We pay very good wages, and then they will go up the coast and work other agricultural operations. So we're kind of like a core part of their H-2A program. And honestly, you know, we're paying prevailing wage. We treat our people very, very well. It's a very kind of intense process. So, they know it's steady work. And again, I've been here ten years. We've never had a labor problem whatsoever, so we're feeling pretty good about that. Sir?

Talk about the citrus land value and technology. Can you talk about what the cash yields on the underpin that value in terms of growing citrus on the northwest corner?

The short answer is no, I can't. Simply because as a public company, I'm really the only comp. We've got all of our financial information that's out there. You can see what our citrus operations have produced over the last several years. You know, I think we've done $88 million of citrus-related EBITDA over the last five or six years, right? You've got the volatility that comes across from that. All of our peers are private, so I can't really speak to that. All that I can look at is kind of trading values, which would be comparable sales, and that's why I gave you the chart in there of all the citrus sales prices over the last year, and that's why I kind of feel comfortable backing up that $8,000-$10,000 number.

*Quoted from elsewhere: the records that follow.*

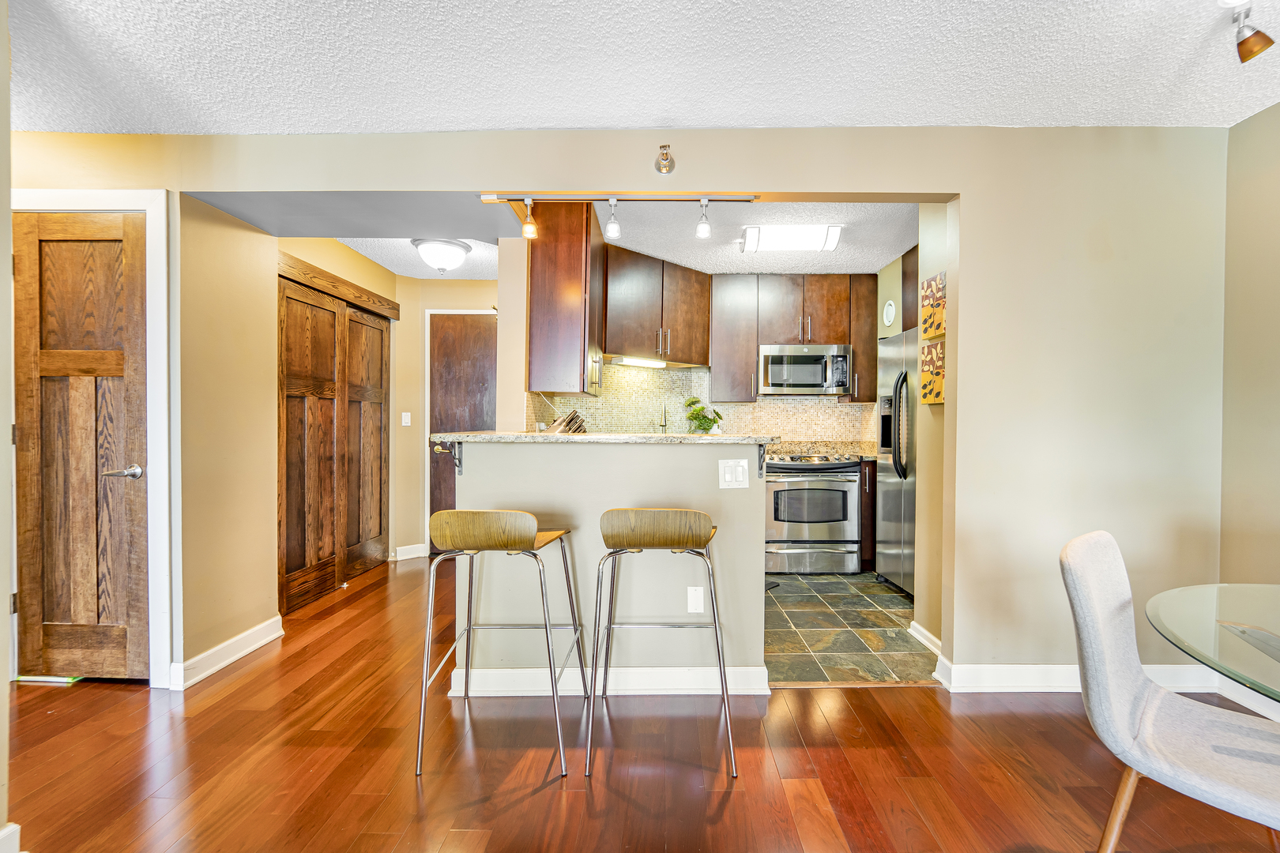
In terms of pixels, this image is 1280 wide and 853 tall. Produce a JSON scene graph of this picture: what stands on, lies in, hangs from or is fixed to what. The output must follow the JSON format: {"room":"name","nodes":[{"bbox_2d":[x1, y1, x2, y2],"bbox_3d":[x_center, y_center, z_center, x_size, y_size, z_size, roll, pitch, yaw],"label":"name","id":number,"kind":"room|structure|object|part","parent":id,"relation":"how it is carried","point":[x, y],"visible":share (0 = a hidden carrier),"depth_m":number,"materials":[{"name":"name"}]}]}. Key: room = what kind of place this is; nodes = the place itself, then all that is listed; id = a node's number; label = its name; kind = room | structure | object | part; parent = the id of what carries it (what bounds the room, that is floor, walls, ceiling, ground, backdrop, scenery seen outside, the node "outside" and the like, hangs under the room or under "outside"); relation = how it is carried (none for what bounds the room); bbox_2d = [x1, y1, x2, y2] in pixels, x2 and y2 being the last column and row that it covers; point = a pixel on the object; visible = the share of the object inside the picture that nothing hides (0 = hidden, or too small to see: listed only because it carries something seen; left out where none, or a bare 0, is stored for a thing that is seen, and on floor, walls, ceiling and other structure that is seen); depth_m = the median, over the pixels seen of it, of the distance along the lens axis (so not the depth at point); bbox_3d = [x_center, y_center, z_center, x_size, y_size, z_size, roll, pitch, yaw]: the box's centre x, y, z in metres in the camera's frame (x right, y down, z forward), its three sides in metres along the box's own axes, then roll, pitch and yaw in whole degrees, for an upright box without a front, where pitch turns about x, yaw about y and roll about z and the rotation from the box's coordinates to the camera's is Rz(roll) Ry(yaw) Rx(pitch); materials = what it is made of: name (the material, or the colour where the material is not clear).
{"room":"kitchen","nodes":[
{"label":"kitchen","id":0,"kind":"room"},
{"bbox_2d":[0,0,14,852],"bbox_3d":[-1.802,-0.052,0.373,0.446,2.529,2.081,0,1,0],"label":"left wall","id":1,"kind":"structure","parent":0,"point":[3,663],"depth_m":1.32,"materials":[{"name":"paint"}]},
{"bbox_2d":[0,821,20,852],"bbox_3d":[-1.759,1.149,0.876,0.153,0.111,1.063,0,1,0],"label":"baseboard","id":2,"kind":"structure","parent":1,"relation":"attached to","point":[16,830],"depth_m":1.34,"materials":[{"name":"white paint"}]},
{"bbox_2d":[11,207,150,678],"bbox_3d":[-2.593,0.115,2.261,0.658,2.106,0.095,0,1,0],"label":"wooden door","id":3,"kind":"structure","parent":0,"point":[39,230],"depth_m":2.27,"materials":[{"name":"brown wood"}]},
{"bbox_3d":[-2.316,0.211,2.231,0.139,0.064,0.126,0,1,0],"label":"lever handle","id":4,"kind":"part","parent":3,"relation":"part of","materials":[{"name":"silver metal"}]},
{"bbox_2d":[169,615,283,689],"bbox_3d":[-2.087,1.127,2.529,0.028,0.107,0.793,0,1,0],"label":"baseboard","id":5,"kind":"structure","parent":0,"point":[251,648],"depth_m":2.48,"materials":[{"name":"white paint"}]},
{"bbox_2d":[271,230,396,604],"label":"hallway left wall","id":6,"kind":"structure","parent":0,"point":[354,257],"depth_m":3.68,"materials":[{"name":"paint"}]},
{"bbox_2d":[277,259,391,617],"bbox_3d":[-2.214,0.084,3.670,0.100,2.124,1.446,0,1,0],"label":"closet door","id":7,"kind":"structure","parent":6,"relation":"in","point":[369,329],"depth_m":3.48,"materials":[{"name":"brown wood"}]},
{"bbox_2d":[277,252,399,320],"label":"wooden valance","id":8,"kind":"object","parent":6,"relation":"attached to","point":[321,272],"visible":0.89,"depth_m":3.47,"materials":[{"name":"brown wood"}]},
{"bbox_2d":[332,236,500,278],"bbox_3d":[-1.551,-1.341,3.736,1.757,0.105,1.558,0,1,0],"label":"hallway ceiling","id":9,"kind":"structure","parent":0,"point":[384,265],"depth_m":3.77,"materials":[{"name":"white paint"}]},
{"bbox_2d":[411,237,471,273],"bbox_3d":[-1.456,-1.210,3.578,0.373,0.203,0.374,0,1,0],"label":"hallway ceiling light","id":10,"kind":"object","parent":9,"relation":"attached to","point":[437,262],"visible":0.99,"depth_m":3.48,"materials":[{"name":"white glass"}]},
{"bbox_2d":[394,273,496,559],"bbox_3d":[-1.619,-0.119,4.456,1.281,2.541,0.124,0,1,0],"label":"hallway end wall","id":11,"kind":"structure","parent":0,"point":[476,299],"depth_m":4.40,"materials":[{"name":"beige paint"}]},
{"bbox_2d":[400,411,411,426],"bbox_3d":[-2.084,-0.070,4.358,0.059,0.125,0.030,0,1,0],"label":"light switch","id":12,"kind":"object","parent":11,"relation":"attached to","point":[404,423],"visible":0.98,"depth_m":4.35,"materials":[{"name":"white plastic"}]},
{"bbox_2d":[392,543,427,560],"bbox_3d":[-2.063,1.106,4.399,0.197,0.113,0.120,0,1,0],"label":"baseboard","id":13,"kind":"structure","parent":11,"relation":"attached to","point":[409,555],"depth_m":4.39,"materials":[{"name":"white paint"}]},
{"bbox_2d":[428,312,496,544],"bbox_3d":[-1.511,0.088,4.468,0.828,2.135,0.101,0,1,0],"label":"hallway door","id":14,"kind":"structure","parent":11,"relation":"in","point":[452,344],"depth_m":4.47,"materials":[{"name":"brown wood"}]},
{"bbox_2d":[445,440,771,687],"bbox_3d":[-0.144,0.631,2.265,1.426,1.130,0.137,0,1,0],"label":"half wall","id":15,"kind":"structure","parent":0,"point":[619,451],"depth_m":2.22,"materials":[{"name":"paint"}]},
{"bbox_2d":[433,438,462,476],"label":"bracket","id":16,"kind":"object","parent":15,"relation":"attached to","point":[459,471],"visible":0.83,"depth_m":2.18,"materials":[{"name":"black metal"}]},
{"bbox_2d":[425,430,783,446],"bbox_3d":[-0.177,0.049,2.283,1.487,0.037,0.763,0,1,0],"label":"bar countertop","id":17,"kind":"structure","parent":15,"relation":"attached to","point":[480,434],"depth_m":2.05,"materials":[{"name":"stone"}]},
{"bbox_2d":[543,410,587,433],"bbox_3d":[-0.510,0.013,3.166,0.294,0.250,0.121,1,1,23],"label":"knife block","id":18,"kind":"object","parent":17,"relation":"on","point":[579,427],"visible":0.54,"depth_m":3.12,"materials":[{"name":"brown wood"}]},
{"bbox_2d":[682,396,724,433],"bbox_3d":[0.509,-0.062,4.314,0.360,0.416,0.304,0,1,0],"label":"potted plant","id":19,"kind":"object","parent":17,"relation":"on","point":[705,429],"visible":0.93,"depth_m":4.28,"materials":[{"name":"green plant"}]},
{"bbox_2d":[441,666,771,696],"bbox_3d":[-0.154,1.130,2.227,1.391,0.108,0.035,0,1,0],"label":"baseboard","id":20,"kind":"structure","parent":15,"relation":"attached to","point":[506,670],"depth_m":2.22,"materials":[{"name":"white paint"}]},
{"bbox_2d":[686,586,704,613],"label":"blank wall plate","id":21,"kind":"object","parent":15,"relation":"attached to","point":[694,603],"visible":0.98,"depth_m":2.19,"materials":[{"name":"white plastic"}]},
{"bbox_2d":[718,459,749,488],"bbox_3d":[0.392,0.204,2.178,0.119,0.120,0.013,0,1,0],"label":"light switch","id":22,"kind":"object","parent":15,"relation":"attached to","point":[739,468],"visible":0.98,"depth_m":2.18,"materials":[{"name":"white plastic"}]},
{"bbox_2d":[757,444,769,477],"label":"countertop bracket","id":23,"kind":"object","parent":15,"relation":"attached to","point":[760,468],"visible":0.91,"depth_m":2.32,"materials":[{"name":"metal"}]},
{"bbox_2d":[2,125,1234,687],"bbox_3d":[-0.104,-0.085,2.315,5.737,2.538,0.132,0,1,0],"label":"front wall","id":24,"kind":"structure","parent":0,"point":[962,185],"depth_m":2.27,"materials":[{"name":"beige paint"}]},
{"bbox_2d":[8,188,175,689],"bbox_3d":[-2.559,0.071,2.278,0.826,2.198,0.138,0,1,0],"label":"door frame","id":25,"kind":"structure","parent":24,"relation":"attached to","point":[156,369],"depth_m":2.23,"materials":[{"name":"white paint"}]},
{"bbox_2d":[483,193,760,242],"bbox_3d":[-0.104,-1.004,2.362,1.247,0.220,0.104,0,1,0],"label":"track light","id":26,"kind":"object","parent":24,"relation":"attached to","point":[495,197],"visible":0.99,"depth_m":2.36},
{"bbox_2d":[655,144,675,174],"bbox_3d":[0.089,-1.153,2.135,0.078,0.105,0.129,0,1,0],"label":"sprinkler head","id":27,"kind":"object","parent":24,"relation":"attached to","point":[667,157],"visible":0.99,"depth_m":2.15},
{"bbox_2d":[935,661,1227,693],"bbox_3d":[1.966,1.133,2.236,1.189,0.111,0.021,0,1,0],"label":"baseboard","id":28,"kind":"structure","parent":24,"relation":"attached to","point":[1056,683],"depth_m":2.24,"materials":[{"name":"white paint"}]},
{"bbox_2d":[1,553,1279,852],"bbox_3d":[-0.365,1.228,1.078,6.905,0.061,7.829,0,1,0],"label":"wood floor","id":29,"kind":"structure","parent":0,"point":[537,800],"depth_m":1.77,"materials":[{"name":"brown wood"}]},
{"bbox_2d":[413,510,584,783],"bbox_3d":[-0.538,0.744,1.949,0.539,0.903,0.511,0,1,0],"label":"bar stool","id":30,"kind":"object","parent":29,"relation":"on","point":[529,540],"visible":0.99,"depth_m":1.77,"materials":[{"name":"metal"}]},
{"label":"stool seat","id":31,"kind":"part","parent":30,"relation":"part of","materials":[{"name":"brown wood"}]},
{"bbox_2d":[587,509,738,783],"bbox_3d":[0.060,0.743,1.934,0.517,0.904,0.507,0,1,0],"label":"bar stool","id":32,"kind":"object","parent":29,"relation":"on","point":[660,540],"visible":0.99,"depth_m":1.76,"materials":[{"name":"metal"}]},
{"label":"stool seat","id":33,"kind":"part","parent":32,"relation":"part of","materials":[{"name":"brown wood"}]},
{"bbox_2d":[1060,529,1279,852],"bbox_3d":[1.334,0.756,1.156,0.466,0.933,0.572,0,1,-41],"label":"dining chair","id":34,"kind":"object","parent":29,"relation":"on","point":[1108,605],"visible":1,"depth_m":1.19,"materials":[{"name":"grey fabric"}]},
{"bbox_2d":[1142,583,1279,706],"bbox_3d":[1.672,0.843,0.937,1.288,0.723,1.293,0,1,0],"label":"glass dining table","id":35,"kind":"object","parent":29,"relation":"on","point":[1171,633],"visible":1,"depth_m":1.17,"materials":[{"name":"clear glass"}]},
{"bbox_2d":[3,0,1279,135],"bbox_3d":[-0.014,-1.356,0.330,6.162,0.105,4.835,0,1,0],"label":"ceiling","id":36,"kind":"structure","parent":0,"point":[446,115],"depth_m":1.82,"materials":[{"name":"white paint"}]},
{"bbox_2d":[1217,0,1274,63],"bbox_3d":[1.760,-1.266,1.392,0.400,0.200,0.459,0,1,0],"label":"track light","id":37,"kind":"object","parent":36,"relation":"attached to","point":[1251,48],"visible":0.98,"depth_m":1.56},
{"bbox_2d":[655,401,668,432],"bbox_3d":[0.155,-0.002,4.231,0.107,0.432,0.220,0,1,0],"label":"faucet","id":38,"kind":"object","parent":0,"point":[664,421],"visible":0.9,"depth_m":4.25,"materials":[{"name":"silver metal"}]},
{"bbox_2d":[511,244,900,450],"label":"kitchen back wall","id":39,"kind":"structure","parent":0,"point":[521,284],"depth_m":3.85,"materials":[{"name":"beige tile"}]},
{"bbox_2d":[526,201,604,397],"bbox_3d":[-0.476,-0.759,3.265,0.379,1.120,0.842,0,1,0],"label":"upper cabinet","id":40,"kind":"object","parent":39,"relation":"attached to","point":[547,274],"visible":0.9,"depth_m":2.86,"materials":[{"name":"brown wood"}]},
{"bbox_2d":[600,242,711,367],"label":"upper cabinet","id":41,"kind":"object","parent":39,"relation":"attached to","point":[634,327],"visible":0.87,"depth_m":3.91,"materials":[{"name":"brown wood"}]},
{"bbox_2d":[609,355,666,367],"bbox_3d":[-0.025,-0.528,4.068,0.568,0.040,0.091,0,1,-38],"label":"under-cabinet light","id":42,"kind":"object","parent":41,"relation":"attached to","point":[627,362],"visible":0.96,"depth_m":4.01,"materials":[{"name":"white plastic"}]},
{"bbox_2d":[527,361,876,443],"bbox_3d":[0.669,-0.136,4.234,2.843,0.763,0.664,0,1,0],"label":"tile backsplash","id":43,"kind":"structure","parent":39,"relation":"attached to","point":[830,414],"depth_m":4.44,"materials":[{"name":"tile"}]},
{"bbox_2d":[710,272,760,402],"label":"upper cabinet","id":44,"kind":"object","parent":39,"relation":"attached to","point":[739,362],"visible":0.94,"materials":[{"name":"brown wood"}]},
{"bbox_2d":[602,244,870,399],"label":"upper cabinets","id":45,"kind":"object","parent":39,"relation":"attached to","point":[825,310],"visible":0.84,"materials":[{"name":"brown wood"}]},
{"bbox_2d":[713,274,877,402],"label":"upper cabinet","id":46,"kind":"object","parent":39,"relation":"attached to","point":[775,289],"visible":0.91,"depth_m":4.29,"materials":[{"name":"brown wood"}]},
{"bbox_2d":[758,342,853,396],"bbox_3d":[1.374,-0.492,4.363,0.755,0.416,0.445,0,1,0],"label":"microwave","id":47,"kind":"object","parent":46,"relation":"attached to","point":[815,384],"visible":0.99,"depth_m":4.20,"materials":[{"name":"silver metal"}]},
{"bbox_2d":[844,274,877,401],"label":"upper cabinet","id":48,"kind":"object","parent":39,"relation":"attached to","point":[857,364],"visible":0.55,"depth_m":4.27,"materials":[{"name":"brown wood"}]},
{"bbox_2d":[882,298,896,328],"bbox_3d":[1.967,-0.905,3.984,0.031,0.231,0.190,0,1,0],"label":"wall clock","id":49,"kind":"object","parent":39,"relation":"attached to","point":[887,310],"visible":0.98,"depth_m":3.98,"materials":[{"name":"white"}]},
{"bbox_2d":[551,201,918,274],"bbox_3d":[0.834,-1.343,3.520,2.781,0.103,2.222,0,1,0],"label":"kitchen ceiling","id":50,"kind":"structure","parent":0,"point":[664,257],"depth_m":3.35,"materials":[{"name":"white paint"}]},
{"bbox_2d":[739,224,842,253],"bbox_3d":[0.972,-1.256,3.348,0.628,0.102,0.291,0,1,0],"label":"ceiling light","id":51,"kind":"object","parent":50,"relation":"attached to","point":[752,239],"visible":1,"depth_m":3.26,"materials":[{"name":"white"}]},
{"bbox_2d":[764,570,933,684],"bbox_3d":[0.931,1.204,3.392,2.758,0.057,2.210,0,1,0],"label":"tile floor","id":52,"kind":"structure","parent":0,"point":[895,640],"depth_m":2.90,"materials":[{"name":"tile"}]},
{"bbox_2d":[765,452,862,574],"bbox_3d":[1.337,0.689,4.188,0.752,0.937,0.707,0,1,0],"label":"stove","id":53,"kind":"object","parent":52,"relation":"on","point":[835,468],"visible":0.88,"depth_m":3.92,"materials":[{"name":"silver metal"}]},
{"bbox_2d":[858,459,876,569],"bbox_3d":[1.911,0.716,4.253,0.372,0.891,0.627,0,1,0],"label":"base cabinet","id":54,"kind":"object","parent":52,"relation":"on","point":[870,479],"visible":0.21,"depth_m":3.96,"materials":[{"name":"brown wood"}]},
{"bbox_2d":[771,439,877,460],"bbox_3d":[1.578,0.209,4.313,0.945,0.149,0.669,0,1,0],"label":"kitchen countertop","id":55,"kind":"structure","parent":54,"relation":"on","point":[872,456],"depth_m":4.43,"materials":[{"name":"stone"}]},
{"bbox_2d":[874,326,916,594],"bbox_3d":[2.084,0.267,3.464,0.789,1.811,0.851,0,1,0],"label":"refrigerator","id":56,"kind":"object","parent":52,"relation":"on","point":[897,508],"visible":0.29,"depth_m":3.50,"materials":[{"name":"silver metal"}]},
{"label":"refrigerator handles","id":57,"kind":"part","parent":56,"relation":"part of","materials":[{"name":"metal"}]},
{"bbox_2d":[914,203,952,650],"bbox_3d":[1.636,-0.075,2.603,0.137,2.530,0.626,0,1,0],"label":"kitchen right wall","id":58,"kind":"structure","parent":0,"point":[938,423],"depth_m":2.71,"materials":[{"name":"beige paint"}]},
{"bbox_2d":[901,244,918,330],"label":"upper cabinet","id":59,"kind":"object","parent":58,"relation":"attached to","point":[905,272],"visible":0.25,"depth_m":3.73,"materials":[{"name":"brown wood"}]},
{"bbox_2d":[907,621,941,654],"bbox_3d":[1.518,1.138,2.620,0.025,0.099,0.453,0,1,0],"label":"baseboard","id":60,"kind":"structure","parent":58,"relation":"attached to","point":[938,642],"depth_m":2.67,"materials":[{"name":"white paint"}]},
{"bbox_2d":[919,340,945,405],"bbox_3d":[1.547,-0.279,2.653,0.039,0.321,0.223,0,1,0],"label":"picture","id":61,"kind":"object","parent":58,"relation":"attached to","point":[940,374],"visible":0.81,"depth_m":2.64},
{"bbox_2d":[920,271,946,339],"bbox_3d":[1.567,-0.650,2.686,0.039,0.323,0.237,0,1,0],"label":"picture","id":62,"kind":"object","parent":58,"relation":"attached to","point":[935,332],"visible":0.94,"depth_m":2.67},
{"bbox_2d":[1219,97,1279,608],"bbox_3d":[2.644,-0.058,0.188,0.122,2.566,4.490,0,1,0],"label":"right wall","id":63,"kind":"structure","parent":0,"point":[1276,377],"depth_m":2.13,"materials":[{"name":"beige paint"}]},
{"bbox_2d":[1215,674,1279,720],"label":"baseboard","id":64,"kind":"structure","parent":63,"relation":"attached to","point":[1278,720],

I can't give you a yield or a cap rate. Sir?

You said Hurricane Ian impacted your production for two years. Is that normal for other impacted years?

So we got spoiled. The question is, Hurricane Ian impacted us for two years. Is that unusual? Right. Historically, it's been two to three years over the last fifty years, give or take, is what I'm told anecdotally. Two thousand and seventeen, when Hurricane Irma hit, it was devastating, and we bounced back within one year. So I got all spoiled and kept my fingers crossed that that would be what we would see going forward. We did not see that the second year, so it was an unpleasant surprise that things were reverting back to more of the mean. And I can't give you one single instance of why, but it wasn't just us, it was the entire state. So you saw underperformance and slower growth.

They still had 30% increase from where it was in 2022 from a production perspective, but it was still disappointing because it was such a low starting point.

You mentioned the oxytetracycline. Does the use of that make these products not eligible for labeled organic or other aspects that may be of value to consumers?

So the question is, if you use oxytetracycline, the OTC injection that we had mentioned, does that preclude us from being marketed as any sort of organic product? And the short answer is no, because we're never gonna be marketed as organic, 'cause we use fertilizer and chemicals to treat. If you've been to southwestern Florida and you come out and you see us, you'll realize that I'm growing 5.5 million trees in sand. That's not a joke. The soil is really sandy in southwestern Florida because it used to be under water, you know, millions of years ago. You have to use fertilizer. You have to use chemicals. You're also in a subtropical climate, so there are crazy winds and humidity and all sorts of things. You need help.

Organic is probably gonna be done in a greenhouse. You'll see that in much, much smaller quantities, and you'll pay $25 or $30 per gallon if you want an orange juice that way, and my family's not doing that. Probably have time for one or two more questions. All right, we're here all day. We're also very transparent, so please give me a call, or send me an email, and we can do follow-up conversations, or you can come down to Florida and take a tour. Thank you very much for your attention today.